Data

Data is the raw material for all experiments. All your data are scoped to a project and you can access them from the « Data » section on the collapsing sidebar

data section

Data section

The datas section holds 5 kind of assets :

  • datasets : input for train, predictions and pipelines
  • Image folders : folders containing image
  • Data sources : information about location ( database, table, folder) or remote dataset
  • Exporters : information about remote table for exporting prediction

Datasets

Datasets are tabular data resulting from a flat file upload, a Datasource or a pipeline execution. They are input for training, predicting and pipeline execution

List datasets

Dataset list

Datasets

  • may be created from file upload
  • may be created from data source
  • may be created from pipeline output
  • may be downloaded
  • may be exported with exporters
  • may be used as pipeline input

When you click on the datasets tabs, you see a list of your dataset with :

  • filter checkbox for origin of the dataset ( pipeline output, Datasource, File upload, Pipeline intermediate file)
  • search box filtering on the name of datasets
  • name of the datasets and information about them
  • status. A dataset could be unavailable a short time after its creation due to parsing.
  • a button to compute embeddings or explore them if already computed ( see the guide about exploring data )

Create a new dataset

In order to create new experiments you need a dataset. They can be created by clicking on the « import dataset » button.

Create datasets

Dataset import

Dataset are always created from tabular data (database table or files ). You can import data from a previously created datasource or from a flat csv file.

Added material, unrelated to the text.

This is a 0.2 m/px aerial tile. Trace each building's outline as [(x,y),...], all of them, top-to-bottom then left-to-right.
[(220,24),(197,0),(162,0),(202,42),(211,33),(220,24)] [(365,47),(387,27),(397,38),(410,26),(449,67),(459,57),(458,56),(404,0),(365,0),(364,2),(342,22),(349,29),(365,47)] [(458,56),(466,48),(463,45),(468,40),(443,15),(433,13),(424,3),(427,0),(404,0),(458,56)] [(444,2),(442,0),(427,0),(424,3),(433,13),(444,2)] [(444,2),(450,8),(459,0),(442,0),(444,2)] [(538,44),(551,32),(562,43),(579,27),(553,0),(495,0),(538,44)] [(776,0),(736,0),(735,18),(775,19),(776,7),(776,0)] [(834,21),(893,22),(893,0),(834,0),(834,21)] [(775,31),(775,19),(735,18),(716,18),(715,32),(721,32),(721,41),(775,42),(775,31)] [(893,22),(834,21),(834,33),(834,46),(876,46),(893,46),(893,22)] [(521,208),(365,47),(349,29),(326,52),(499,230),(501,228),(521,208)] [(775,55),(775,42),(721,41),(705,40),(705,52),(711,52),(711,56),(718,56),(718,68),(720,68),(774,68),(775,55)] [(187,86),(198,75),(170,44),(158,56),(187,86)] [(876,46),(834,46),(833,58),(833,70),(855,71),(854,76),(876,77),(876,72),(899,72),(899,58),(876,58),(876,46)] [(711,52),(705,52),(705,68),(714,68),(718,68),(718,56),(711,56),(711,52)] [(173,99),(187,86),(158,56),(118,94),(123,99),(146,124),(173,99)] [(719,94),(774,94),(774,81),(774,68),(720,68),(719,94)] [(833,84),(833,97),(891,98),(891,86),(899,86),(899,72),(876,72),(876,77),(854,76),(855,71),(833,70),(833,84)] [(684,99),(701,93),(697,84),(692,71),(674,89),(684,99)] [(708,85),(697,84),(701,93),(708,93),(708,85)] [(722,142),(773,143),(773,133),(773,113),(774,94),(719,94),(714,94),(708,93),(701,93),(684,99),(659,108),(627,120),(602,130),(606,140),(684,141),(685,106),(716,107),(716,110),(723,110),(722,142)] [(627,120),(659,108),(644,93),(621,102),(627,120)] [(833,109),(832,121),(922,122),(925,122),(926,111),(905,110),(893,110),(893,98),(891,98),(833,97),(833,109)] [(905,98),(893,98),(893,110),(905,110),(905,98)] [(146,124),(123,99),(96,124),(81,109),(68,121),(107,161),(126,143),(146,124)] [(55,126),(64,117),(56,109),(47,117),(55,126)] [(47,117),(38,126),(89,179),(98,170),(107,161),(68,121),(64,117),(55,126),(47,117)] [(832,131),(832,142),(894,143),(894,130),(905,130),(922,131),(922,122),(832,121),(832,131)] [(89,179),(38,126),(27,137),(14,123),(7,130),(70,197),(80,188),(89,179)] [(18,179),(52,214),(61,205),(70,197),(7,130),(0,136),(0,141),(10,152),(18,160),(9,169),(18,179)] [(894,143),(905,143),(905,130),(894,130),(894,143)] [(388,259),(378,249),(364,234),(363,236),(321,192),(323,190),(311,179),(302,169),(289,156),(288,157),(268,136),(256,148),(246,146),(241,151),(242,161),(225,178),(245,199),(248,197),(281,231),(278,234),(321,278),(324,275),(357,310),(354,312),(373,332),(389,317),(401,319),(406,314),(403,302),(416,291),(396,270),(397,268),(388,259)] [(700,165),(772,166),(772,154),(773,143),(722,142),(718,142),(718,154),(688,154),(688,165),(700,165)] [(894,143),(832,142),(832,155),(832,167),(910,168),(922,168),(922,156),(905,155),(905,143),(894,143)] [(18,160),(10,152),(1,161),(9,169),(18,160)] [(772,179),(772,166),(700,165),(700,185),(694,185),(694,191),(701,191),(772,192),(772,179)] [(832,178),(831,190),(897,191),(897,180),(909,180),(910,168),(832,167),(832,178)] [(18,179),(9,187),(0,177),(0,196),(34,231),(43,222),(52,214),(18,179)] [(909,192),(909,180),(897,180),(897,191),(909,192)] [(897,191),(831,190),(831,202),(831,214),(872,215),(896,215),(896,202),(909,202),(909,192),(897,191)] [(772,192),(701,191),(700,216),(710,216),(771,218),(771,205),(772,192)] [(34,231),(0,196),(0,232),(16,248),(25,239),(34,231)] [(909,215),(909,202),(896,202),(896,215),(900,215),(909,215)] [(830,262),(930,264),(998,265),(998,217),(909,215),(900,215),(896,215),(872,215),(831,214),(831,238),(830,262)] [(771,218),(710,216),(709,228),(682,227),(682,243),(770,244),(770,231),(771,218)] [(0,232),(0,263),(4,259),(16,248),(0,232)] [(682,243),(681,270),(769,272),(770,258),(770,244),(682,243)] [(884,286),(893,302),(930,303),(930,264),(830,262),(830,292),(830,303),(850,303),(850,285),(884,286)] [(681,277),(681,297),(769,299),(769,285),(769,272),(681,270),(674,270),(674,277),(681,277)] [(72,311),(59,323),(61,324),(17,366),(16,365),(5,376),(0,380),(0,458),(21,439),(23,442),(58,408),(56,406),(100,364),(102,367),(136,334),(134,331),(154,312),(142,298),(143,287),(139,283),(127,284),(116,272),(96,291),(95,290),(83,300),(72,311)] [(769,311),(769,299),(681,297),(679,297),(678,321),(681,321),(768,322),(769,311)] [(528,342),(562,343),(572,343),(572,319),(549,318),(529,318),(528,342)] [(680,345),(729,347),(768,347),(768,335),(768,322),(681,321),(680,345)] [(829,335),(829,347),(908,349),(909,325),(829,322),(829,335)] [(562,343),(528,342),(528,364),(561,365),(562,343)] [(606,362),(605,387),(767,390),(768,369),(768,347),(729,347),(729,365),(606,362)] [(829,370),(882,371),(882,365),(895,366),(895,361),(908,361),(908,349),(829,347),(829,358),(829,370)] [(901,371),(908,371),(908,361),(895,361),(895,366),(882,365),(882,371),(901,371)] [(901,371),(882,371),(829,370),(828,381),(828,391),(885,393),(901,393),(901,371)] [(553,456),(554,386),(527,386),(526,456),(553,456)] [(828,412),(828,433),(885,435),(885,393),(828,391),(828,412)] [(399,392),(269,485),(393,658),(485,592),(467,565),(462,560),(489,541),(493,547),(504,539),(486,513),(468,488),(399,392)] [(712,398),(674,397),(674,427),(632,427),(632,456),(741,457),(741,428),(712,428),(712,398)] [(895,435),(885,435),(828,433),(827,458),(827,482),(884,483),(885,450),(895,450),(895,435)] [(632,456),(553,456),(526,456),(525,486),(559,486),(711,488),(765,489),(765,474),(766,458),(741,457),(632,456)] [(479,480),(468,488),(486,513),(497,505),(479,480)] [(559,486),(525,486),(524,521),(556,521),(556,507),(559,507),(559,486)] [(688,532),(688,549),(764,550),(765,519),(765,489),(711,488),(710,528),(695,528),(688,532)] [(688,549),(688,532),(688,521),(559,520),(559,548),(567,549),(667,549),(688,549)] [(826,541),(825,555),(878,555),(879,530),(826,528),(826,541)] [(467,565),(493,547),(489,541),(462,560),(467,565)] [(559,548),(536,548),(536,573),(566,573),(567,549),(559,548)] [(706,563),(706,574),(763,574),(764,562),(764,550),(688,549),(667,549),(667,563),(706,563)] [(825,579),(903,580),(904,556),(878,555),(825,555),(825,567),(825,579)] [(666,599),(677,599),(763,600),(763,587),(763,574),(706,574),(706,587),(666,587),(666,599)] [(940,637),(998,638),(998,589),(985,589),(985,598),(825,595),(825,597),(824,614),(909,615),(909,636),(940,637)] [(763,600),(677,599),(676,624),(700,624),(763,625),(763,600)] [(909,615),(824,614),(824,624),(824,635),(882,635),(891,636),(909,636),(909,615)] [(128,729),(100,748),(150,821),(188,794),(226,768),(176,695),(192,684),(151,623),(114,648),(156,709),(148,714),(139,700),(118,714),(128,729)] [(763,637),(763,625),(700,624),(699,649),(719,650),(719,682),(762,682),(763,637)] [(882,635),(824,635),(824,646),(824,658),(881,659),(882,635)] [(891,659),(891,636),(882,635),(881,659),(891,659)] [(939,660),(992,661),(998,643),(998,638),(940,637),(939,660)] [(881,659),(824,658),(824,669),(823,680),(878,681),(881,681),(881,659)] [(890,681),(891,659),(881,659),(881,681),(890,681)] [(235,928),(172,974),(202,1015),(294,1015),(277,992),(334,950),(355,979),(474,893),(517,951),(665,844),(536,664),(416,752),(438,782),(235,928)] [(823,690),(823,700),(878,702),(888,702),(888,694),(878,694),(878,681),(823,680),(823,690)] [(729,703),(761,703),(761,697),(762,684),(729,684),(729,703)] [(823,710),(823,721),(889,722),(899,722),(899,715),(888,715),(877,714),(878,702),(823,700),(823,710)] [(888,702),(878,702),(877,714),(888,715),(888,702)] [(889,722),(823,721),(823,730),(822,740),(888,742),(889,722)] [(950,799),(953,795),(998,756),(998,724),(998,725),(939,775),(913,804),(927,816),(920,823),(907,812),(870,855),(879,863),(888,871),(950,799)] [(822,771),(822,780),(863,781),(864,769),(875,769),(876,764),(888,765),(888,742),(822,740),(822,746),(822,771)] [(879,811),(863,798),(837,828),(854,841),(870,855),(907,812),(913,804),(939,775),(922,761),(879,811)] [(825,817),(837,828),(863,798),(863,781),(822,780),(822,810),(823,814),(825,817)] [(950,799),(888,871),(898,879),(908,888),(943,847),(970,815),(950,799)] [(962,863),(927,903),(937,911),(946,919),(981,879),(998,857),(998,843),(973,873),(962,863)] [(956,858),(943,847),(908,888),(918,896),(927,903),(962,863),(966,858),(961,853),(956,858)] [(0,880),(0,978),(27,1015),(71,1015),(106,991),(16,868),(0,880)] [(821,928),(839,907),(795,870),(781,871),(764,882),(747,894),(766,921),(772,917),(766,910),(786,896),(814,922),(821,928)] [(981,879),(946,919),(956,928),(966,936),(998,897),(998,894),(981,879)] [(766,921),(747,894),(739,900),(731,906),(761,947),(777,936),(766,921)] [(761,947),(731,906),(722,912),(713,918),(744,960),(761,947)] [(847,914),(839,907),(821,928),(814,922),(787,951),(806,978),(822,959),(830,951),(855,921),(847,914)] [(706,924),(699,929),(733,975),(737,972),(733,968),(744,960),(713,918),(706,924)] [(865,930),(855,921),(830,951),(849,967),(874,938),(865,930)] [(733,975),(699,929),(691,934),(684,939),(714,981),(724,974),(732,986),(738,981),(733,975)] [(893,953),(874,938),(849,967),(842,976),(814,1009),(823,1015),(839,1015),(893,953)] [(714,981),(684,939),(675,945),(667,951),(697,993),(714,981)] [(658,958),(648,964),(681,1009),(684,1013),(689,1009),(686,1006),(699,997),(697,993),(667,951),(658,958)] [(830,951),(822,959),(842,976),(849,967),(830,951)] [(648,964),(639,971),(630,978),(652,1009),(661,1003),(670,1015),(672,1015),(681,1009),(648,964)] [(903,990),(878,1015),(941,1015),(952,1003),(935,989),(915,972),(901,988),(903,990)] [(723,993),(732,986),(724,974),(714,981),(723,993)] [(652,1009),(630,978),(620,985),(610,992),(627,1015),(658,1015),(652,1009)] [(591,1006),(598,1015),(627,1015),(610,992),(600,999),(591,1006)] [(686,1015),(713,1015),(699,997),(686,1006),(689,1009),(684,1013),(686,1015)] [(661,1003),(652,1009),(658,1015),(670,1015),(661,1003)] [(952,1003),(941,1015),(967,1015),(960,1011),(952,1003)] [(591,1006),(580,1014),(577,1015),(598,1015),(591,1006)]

For data coming from file ( upload, ftp, bucket, S3,…) you could input the columns and decimals separator but the auto detect algorithm will work in most of case.

When you click on the « save dataset » button, the dataset will immediately be displayed in your list of dataset but won’t be available for a few seconds. Once a dataset is ready, its status will change to « Ready to be used » and you can then compute embedding and use it from training and predicting.

Analyse dataset

Once a dataset is ready, you got access to a dedicated page with detail about your dataset

  • General Information : Dataset summary, feature distribution and correlation matrix of its features
Details about a dataset

Dataset detail

  • Columns : Information about its columns. You can click on a column to get more information about it, its distribution for example
Details about a column

Detail of a column

  • Sample : a very short sample of the dataset
Sample of your dataset

Sample of a dataset

Edit and delete

You can edit name of a dataset, download it or remove it of your storage either in the top nav menu of the dataset details page or from the dot menu in the list of your dataset.

Dataset operation

Edit and remove dataset

When you remove a dataset, local data are completely removed. Data source data are left untouched.

Compute embeddings

See the : Complete Guide for exploring data

Image folders

Image folders are storage for your image. It is source material for image experiments (classification, object detector, …). For Images experiments you need an image folder.

Image folders

  • may be creating from file upload
  • can not use datasource or connectors
  • can be downloaded
  • can not be exported

Create a new image folder

Upload a folder of image

Upload a folder of image

When clicking on « Upload Image Folder » button, you can upload a zip file either from drag and dropping it or from selecting it from your local file browser. The zip file must contain only image but they can be organized into folders.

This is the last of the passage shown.